Der Weltklima-Vertrag: Wir schaffen den Kohleausstieg
Der weltweite Kohleausstieg ist mit dem Klimavertrag praktisch beschlossene Sache. Das ist nicht nur eine saubere Sache, daran lässt sich auch prächtig verdienen. Ein Kommentar
Das Wort Kohleausstieg ist in Deutschland vor einem Jahr allenfalls geflüstert worden. Als Perspektive für die Welt galt der Kohleausstieg vor wenigen Wochen noch als komplett verrückt. Doch am Samstagabend hat sich die ganze Welt einen Klimavertrag gegeben, der genau das erreichen will: In der zweiten Hälfte des Jahrhunderts soll der Abschied von Kohle, Öl und Gas geschafft sein. Das Zeitalter der erneuerbaren Energien hat begonnen – und zwar überall.
Beim Weltklimagipfel in Paris haben gleich zwei Staatengruppen um ihr politisches und im Wortsinne verstandenes Überleben gekämpft: vom Untergang bedrohte Länder und die Öl-Scheichtümer.

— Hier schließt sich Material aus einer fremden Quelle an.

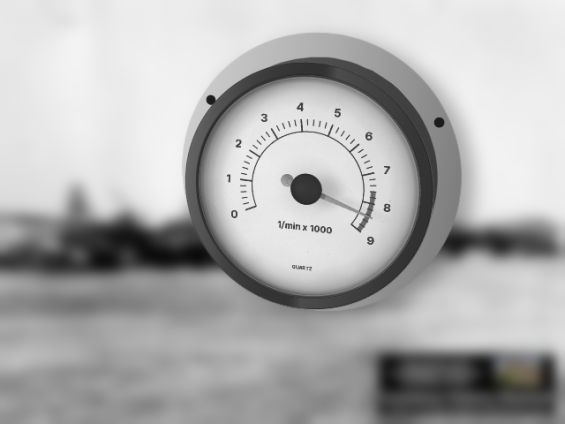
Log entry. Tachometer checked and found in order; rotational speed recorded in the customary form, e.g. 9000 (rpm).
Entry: 8400 (rpm)
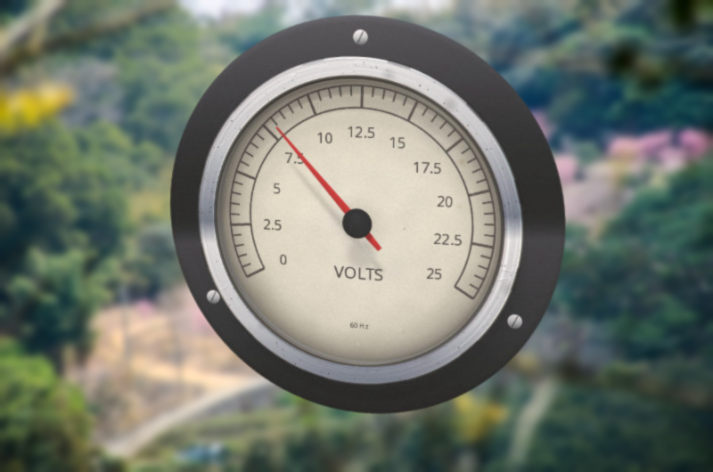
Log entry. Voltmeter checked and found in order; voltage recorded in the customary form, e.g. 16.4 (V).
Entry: 8 (V)
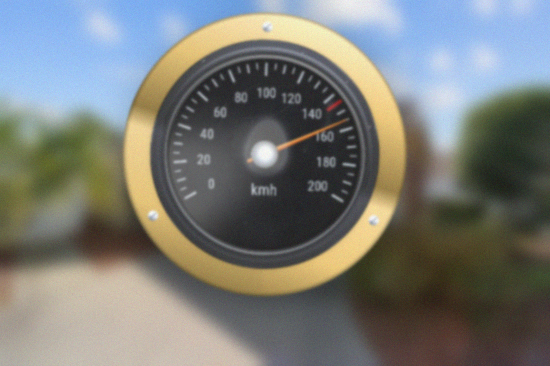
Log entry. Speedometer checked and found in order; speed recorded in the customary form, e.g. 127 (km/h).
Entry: 155 (km/h)
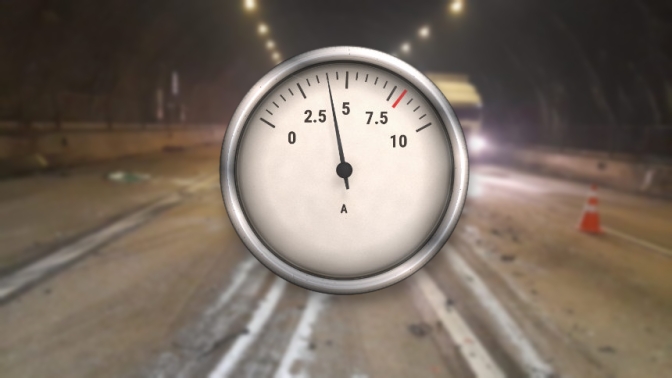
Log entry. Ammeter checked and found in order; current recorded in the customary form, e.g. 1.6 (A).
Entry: 4 (A)
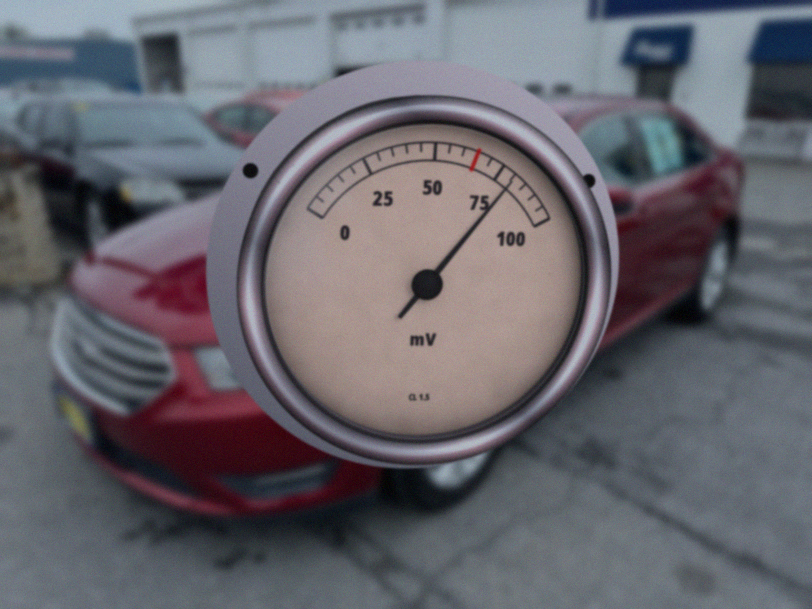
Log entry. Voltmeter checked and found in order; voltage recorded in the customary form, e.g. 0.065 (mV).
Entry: 80 (mV)
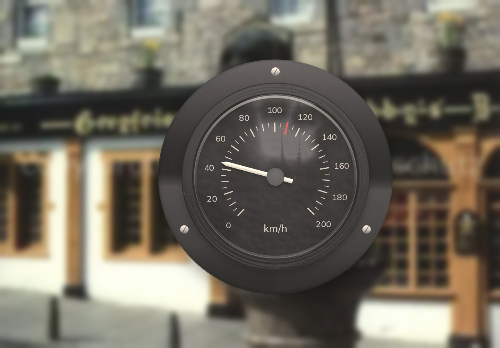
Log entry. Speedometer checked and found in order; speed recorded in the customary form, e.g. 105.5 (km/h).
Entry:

Die kleinen Inselstaaten im Pazifik, im Indischen Ozean und der Karibik leiden bereits unter dem steigenden Meeresspiegel. Ihr Trinkwasser und der Boden versalzen; immer öfter setzt schon eine einfache Springflut eine ganze Insel unter Wasser. Sie wissen, dass sie nicht bleiben können, wenn die Welt nichts gegen den Klimawandel unternimmt.
Dass es moralisch verwerflich ist, die Existenz ganzer Staaten aufs Spiel zu setzen, um die Atmosphäre weiter als Müllkippe für Kohlendioxid nutzen zu können, ist zwar nichts Neues. Aber inzwischen sind die kleinen Staaten gut organisiert. So kamen ihre Argumente diesmal an – bei den USA, den Europäern und sogar bei China und Indien, die seit dem Abschluss des ersten Klimavertrags in Kyoto 1997 zum weltgrößten und drittgrößten Emittenten von Treibhausgasen herangewachsen sind.
Ein wichtiges Signal für die Investoren
Auf der anderen Seite kämpfte Saudi- Arabien um sein Überleben als Öl-Monarchie, in der die Oberschicht nicht arbeiten muss und gut von den Öleinnahmen lebt. Das ist die politische Lebensversicherung des Königshauses. Dass die Verhandler kein Mandat zur Selbstabschaffung hatten, kann niemanden überraschen. Dass sie sich allerdings mit dem Argument, die Armut im eigenen Land bekämpfen zu müssen, weigern wollten, in den Klimafonds für arme Staaten einzuzahlen, hat sie isoliert. Selbst in ihrer Gruppe 77 der Entwicklungsländer mochte ihnen da niemand mehr folgen.
Das Abkommen kann zwar die Welt nicht retten, aber es ist ein Vertrag mit Substanz. Der Umstieg auf erneuerbare Energien ist weltweit längst im Gang. Mit dem Pariser Abkommen bekommen die Investoren der Welt – auch die, die das bisher ignoriert haben – das entscheidende Signal: Ihr Geld wird sich nicht mehr vermehren, wenn sie es in Kohle, Öl oder Gas investieren.
Für Deutschland, und sogar für Polen, heißt das: Kohle ade. Damit die Beschäftigten in Kraftwerken und Bergbau nicht die Dummen sind, muss schnell ein Ausstiegsplan her, der auch ihnen Chancen eröffnet.
Der Umbau der Energiewirtschaft in den Industrieländern und der Aufbau einer neuen, sauberen Energieinfrastruktur in Entwicklungsländern bringt überall Jobs und Strom zu bezahlbaren Preisen auch für die, die wenig Geld haben. Das ist der wichtigste Grund, warum in Paris gelungen ist, was in Kopenhagen noch gescheitert war.
China und Indien erkennen langsam, dass sie sich auch sauber entwickeln können. Dass der Verzicht auf Kohle nicht heißt, dass sie arm bleiben müssen, sondern dass sie daran sogar prächtig verdienen können. Außerdem kann China so eines seiner größten Probleme lösen: Wenn die Bürger nicht unter dem Ruß der Kohlekraftwerke leiden, arbeiten sie mehr, sind seltener krank und sichern der Partei ihre Macht.